Japan Geoscience Union Meeting 2018

Presentation information

[JJ] Oral

A (Atmospheric and Hydrospheric Sciences) » A-CG Complex & General

[A-CG42] Coastal Ecosystems - 1. Water Cycle and Land-Ocean Interactions

Thu. May 24, 2018 9:00 AM - 10:30 AM 201B (2F International Conference Hall, Makuhari Messe)

convener:Ryo Sugimoto(Faculty of Marine Biosciences, Fukui Prefectural University), Jun Shoji(Hiroshima University), Makoto Yamada(龍谷大学経済学部, 共同), Masahiko Fujii(Faculty of Environmental Earth Science), Chairperson:Shoji Jun, Fujii Masahiko

9:00 AM - 9:30 AM

[ACG42-01] Nutrient dynamics along the land-to-river-to-ocean continuum and its potential impacts on coastal primary production

★Invited Papers

*Tomoya Iwata1 (1.Faculty of Life and Environmental Sciences, University of Yamanashi)
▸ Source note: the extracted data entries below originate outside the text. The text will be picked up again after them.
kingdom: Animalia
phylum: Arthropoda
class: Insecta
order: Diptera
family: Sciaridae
Riverine transport of biogeochemical elements from watersheds can be an important flux that supports the downstream and coastal food webs. Watershed properties (e.g., land cover types and watershed geology) often influence the fluvial export of macronutrients and trace elements, thereby affecting the primary production in their receiving coastal ecosystems. For example, the Pacific Rim (known as the Ring of Fire), to which the Japanese Archipelago belongs, is known to be the most highly active region of chemical weathering in the world, reflecting direct and indirect effects of tectonic and volcanic activity on riverine biogeochemical flux. Moreover, recent studies have identified that stream and river ecosystems uptake and/or mineralize the large amount of river-borne material leaking from terrestrial ecosystems, resulting in the decrease of material transport from land to the ocean. Our research group has also identified the importance of in-stream processing of nitrogen and phosphorus in the entire area of a river network from headwater streams to downstream rivers in their export to coastal ecosystems.
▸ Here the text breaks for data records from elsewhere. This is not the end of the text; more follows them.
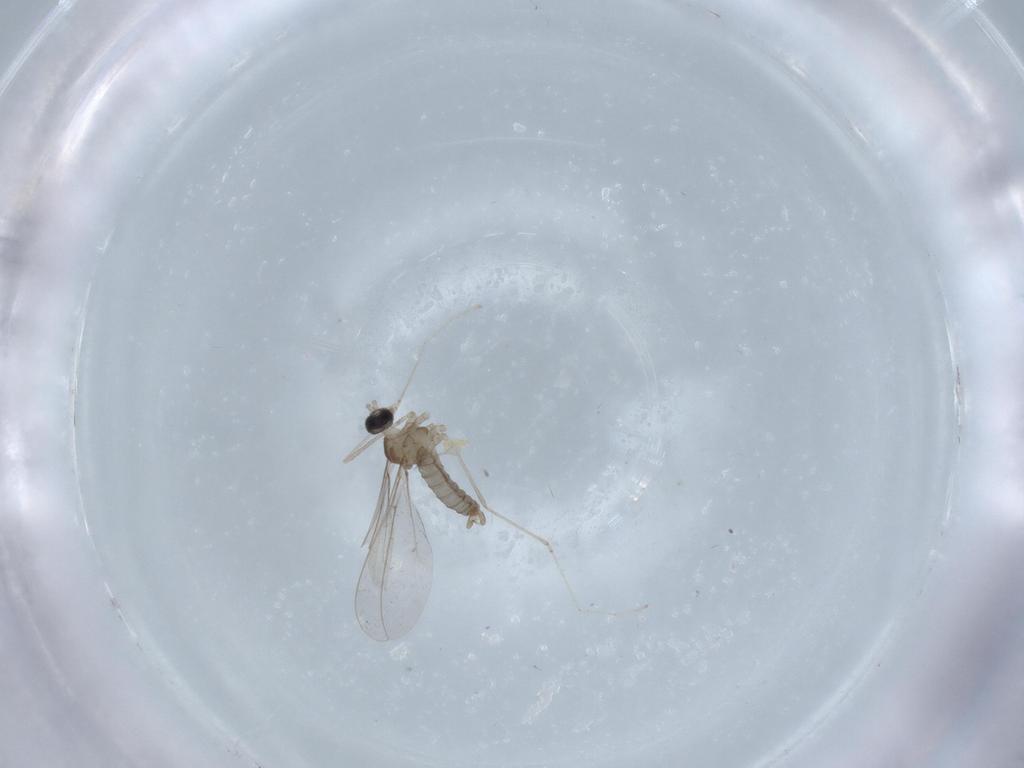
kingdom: Animalia
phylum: Arthropoda
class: Insecta
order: Diptera
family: Cecidomyiidae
I will present our recent empirical studies conducted in three Japanese watersheds (Fuji River, Iwaki River, and Kanogawa River), which show that landuse development, volcanic-rock lithology and in-stream processing are major factors controlling the flux of river-borne nutrients during the base flow period. Our study also shows the functional relationship between fluvial geomorphology (e.g., channel size and river network structure) and the riverine biogeochemical flux. I emphasize that physical modifications of river network structure may affect the delivery of nutrients to coastal areas, resulting in change of the strength of land-ocean linkages. Moreover, river-borne nutrients interact with rainfall runoff events to influence the growth of coastal primary producers. On the basis of the obtained results, I present empirical and theoretical considerations on the effects of riverine solute dynamics on the coastal food webs.